Em termos do bem-estar animal, quais foram as conclusões a que chegaram?

Avaliou-se o bem-estar dos suínos relativos a três dos 12 parâmetros enunciados no protocolo do Welfare Quality® Assessment for pigs (2009). Os resultados deste estudo, apesar de corresponderem à avaliação da uma parte do protocolo global, indicam elevados níveis de bem-estar animal, em termos de alojamento (área por animal e limpeza), saúde (ausência de lesões) e uma boa relação Homem-Animal, traduzindo-se num comportamento apropriado pelo animal. Isto sugere que o sistema de alojamento utilizado pode ser uma solução viável e permitir o desenvolvimento sustentável de produtos de alta qualidade na raça Bísara.

 

Que papel o médico veterinário pode/deve ter neste tipo de explorações e na sua implementação?

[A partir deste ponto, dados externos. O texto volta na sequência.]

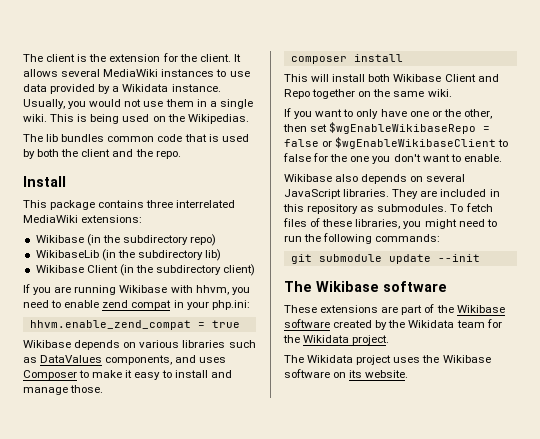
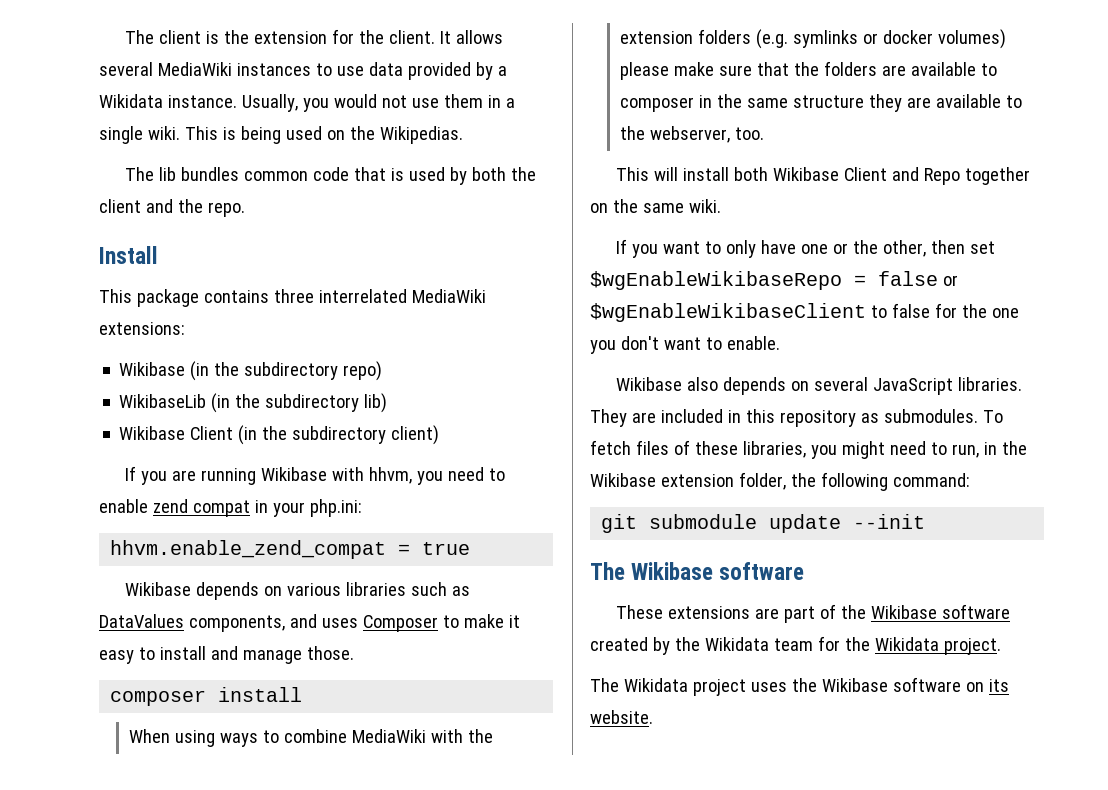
(403, 58) none -> [129,729,494,747] [620,29,1007,49] [620,61,998,80] [620,94,1023,112] [620,126,765,143] // When using ways to combine MediaWiki with the extension folders (e.g. symlinks or docker volumes) please make sure that the folders are available to composer in the same structure they are available to the webserver, too.
[284,235,302,242] run -> [951,441,1027,458] [590,472,786,490] run, in the Wikibase extension folder,
[375,234,441,242] commands: -> [892,473,970,487] command:

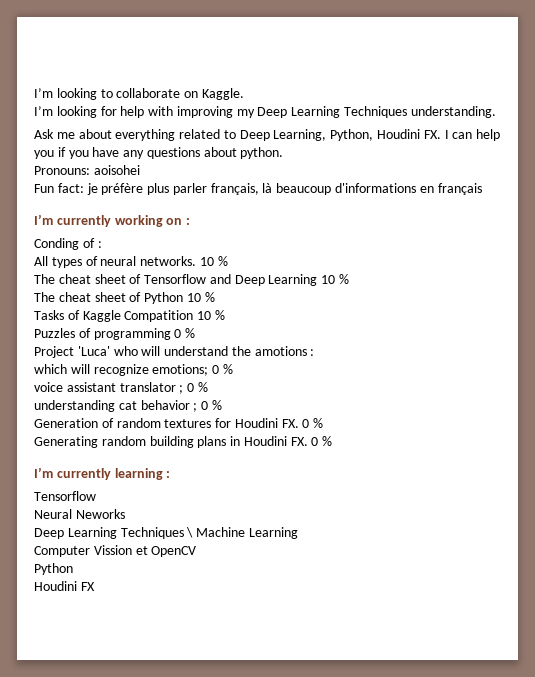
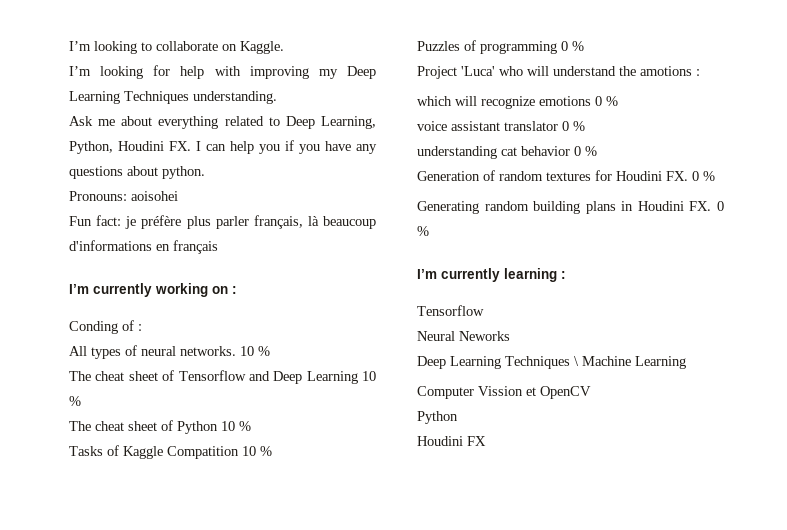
[152,364,209,376] emotions; -> [539,96,591,106] emotions
[179,385,184,394] ; -> (558, 126) none
[193,403,198,412] ; -> (570, 151) none

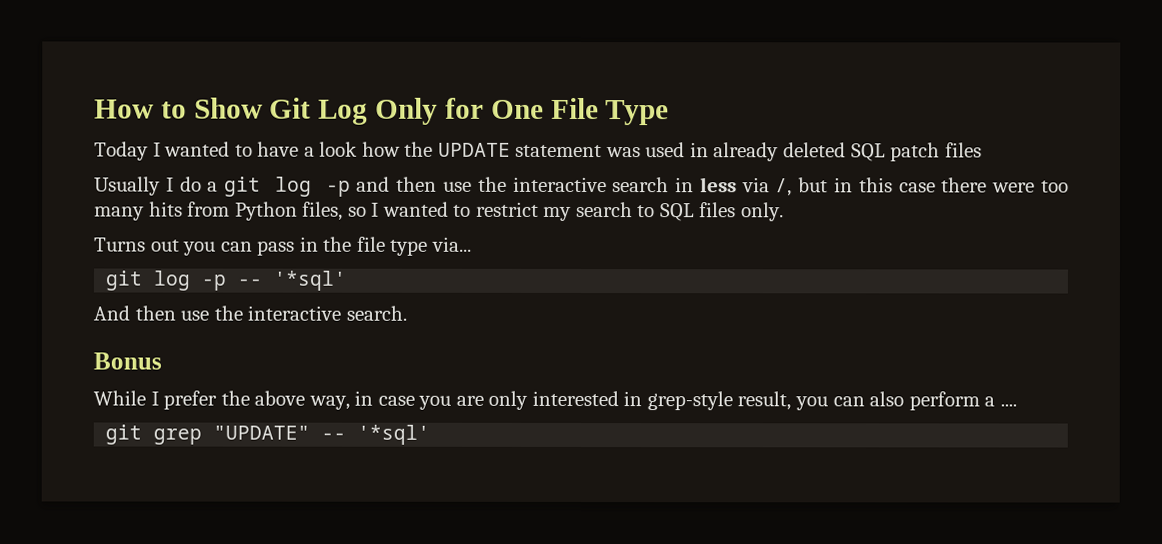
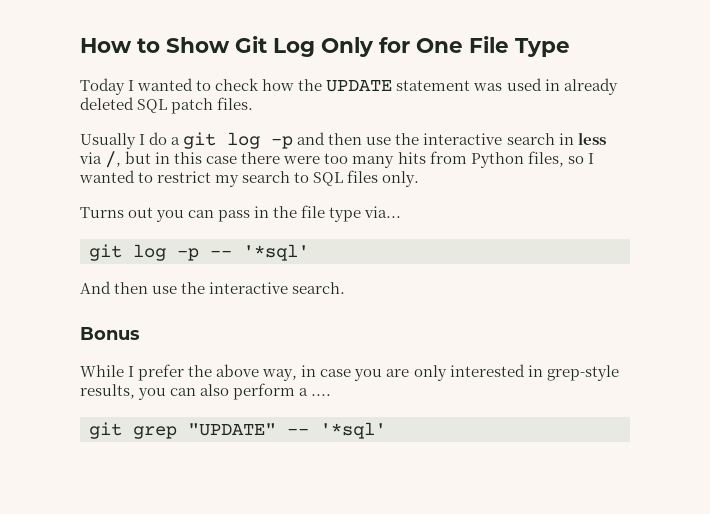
[257,141,359,157] have a look -> [215,78,260,91] check
[944,142,982,158] files -> [217,97,254,110] files.
[737,391,792,411] result, -> [80,384,135,399] results,

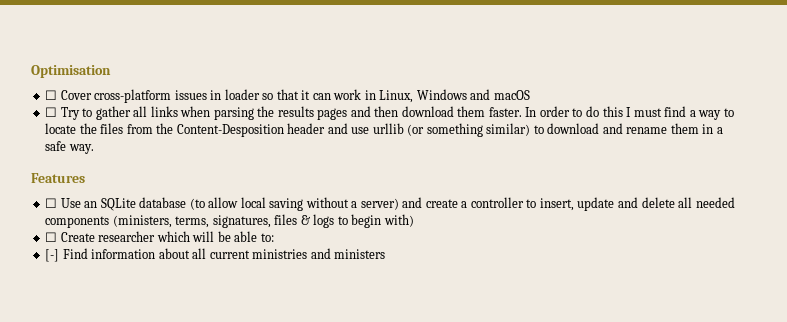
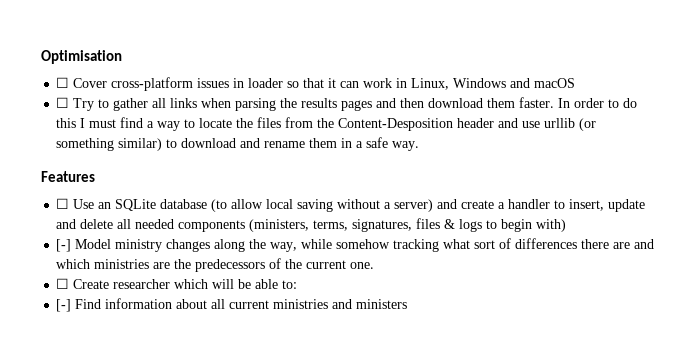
[470,197,524,208] controller -> [508,199,551,209] handler
(414, 220) none -> [56,238,655,252] [56,258,375,272] // [-] Model ministry changes along the way, while somehow tracking what sort of differences there are and which ministries are the predecessors of the current one.

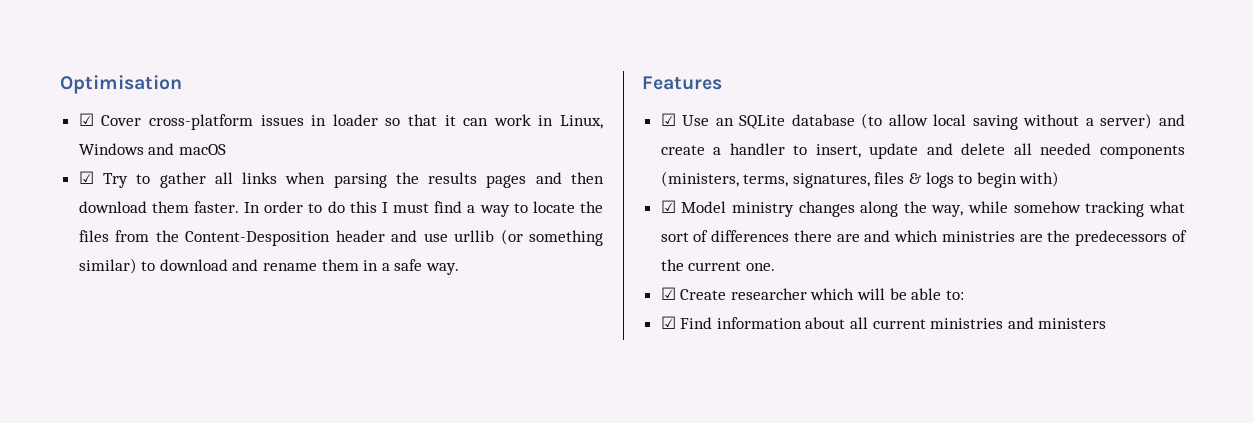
[56,77,70,88] ☐ -> [78,113,94,126] ☑
[56,97,70,108] ☐ -> [78,171,94,184] ☑
[56,198,70,209] ☐ -> [660,113,676,126] ☑
[56,239,72,252] [-] -> [660,200,676,213] ☑
[56,278,70,289] ☐ -> [660,287,676,300] ☑
[56,299,72,312] [-] -> [660,316,676,329] ☑

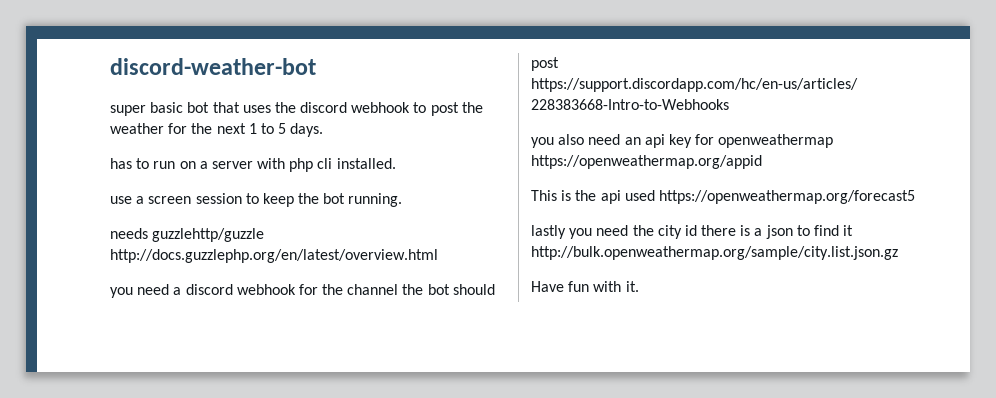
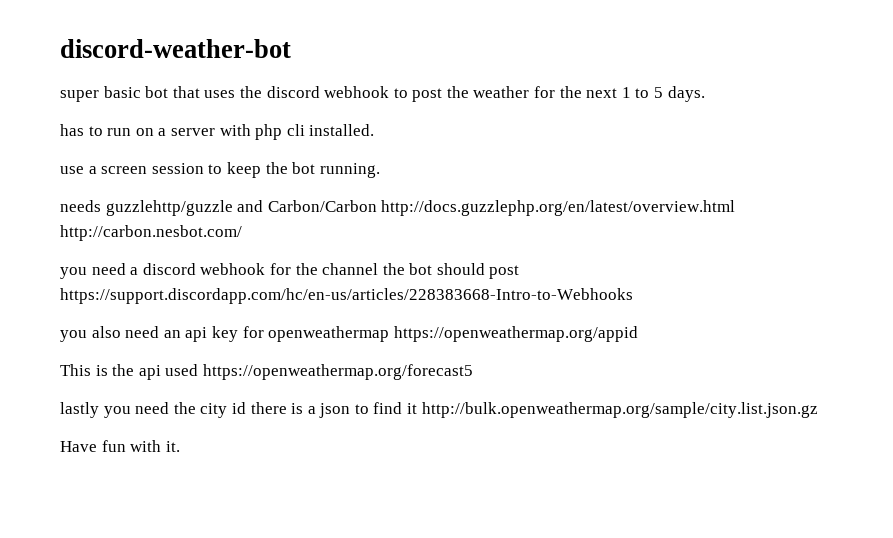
(265, 235) none -> [237,200,377,212] and Carbon/Carbon
(438, 256) none -> [60,225,242,241] http://carbon.nesbot.com/

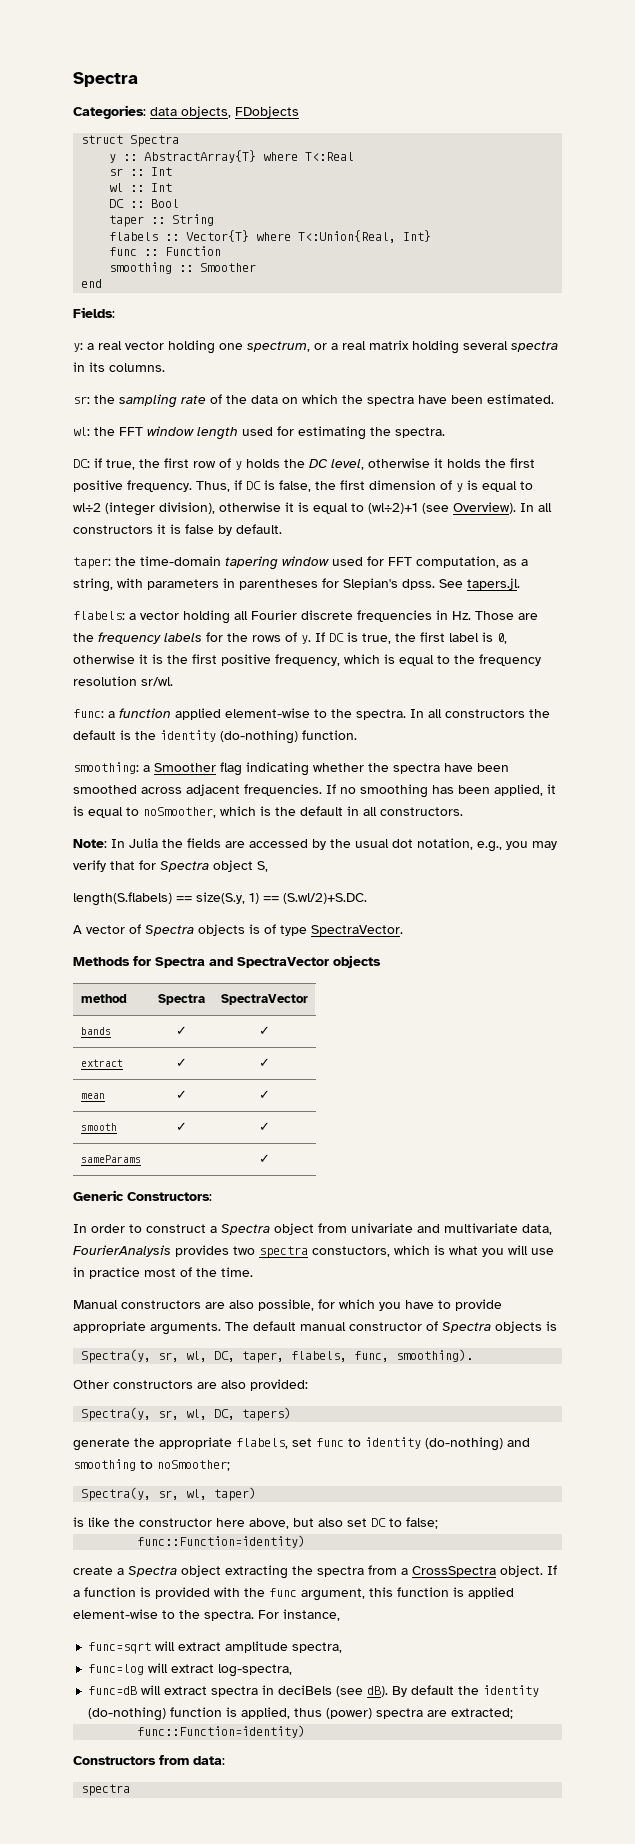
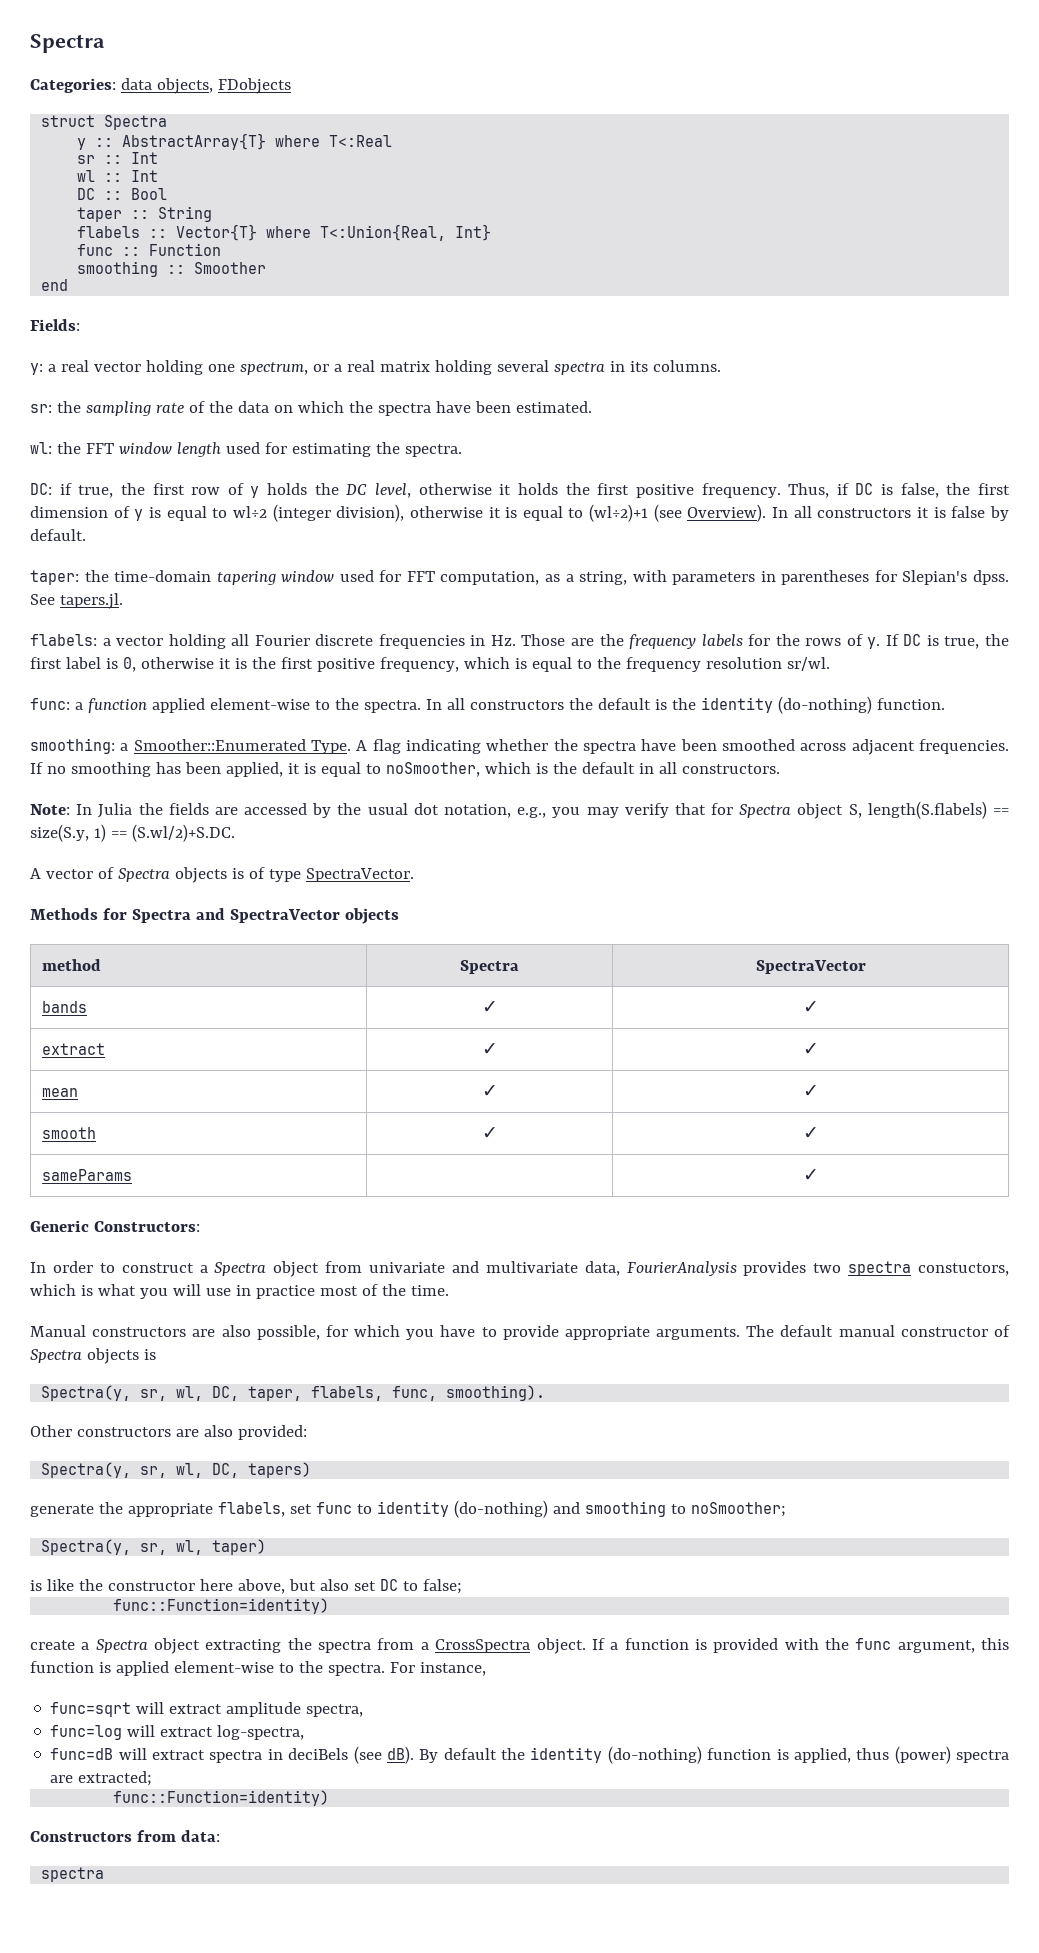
[154,763,216,772] Smoother -> [133,739,368,754] Smoother::Enumerated Type. A
(268, 866) // -> (862, 811) none

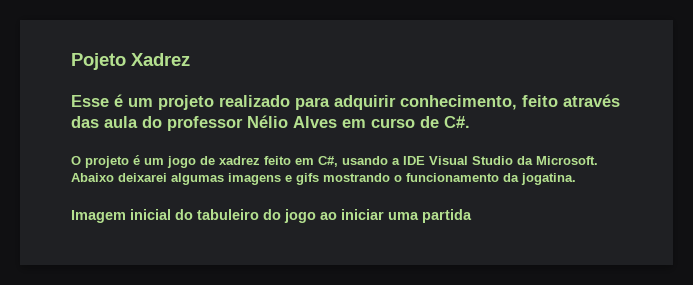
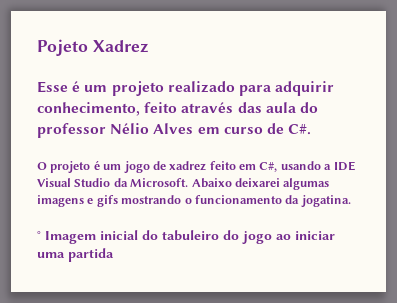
(576, 179) none -> [37,231,41,240] °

Os médicos veterinários, em estreita colaboração com criadores e engenheiros zootécnicos, podem ter um papel importante na divulgação e acompanhamento técnico e clínico destas explorações. A equipa deste projeto é multidisciplinar incluindo engenheiros zootécnicos e médicos veterinários.

 

Tendo em conta a realidade atual do nosso país, a implementação deste tipo de explorações é viável?

Os modelos de estufa (hoop barn) com acesso ao exterior, no pressuposto da existência de área exterior, constituem um modelo económico e adaptável a várias regiões do nosso país. Importa, contudo, ter em consideração a dimensão do efetivo, a orientação da estufa e a proteção dos ventos dominantes.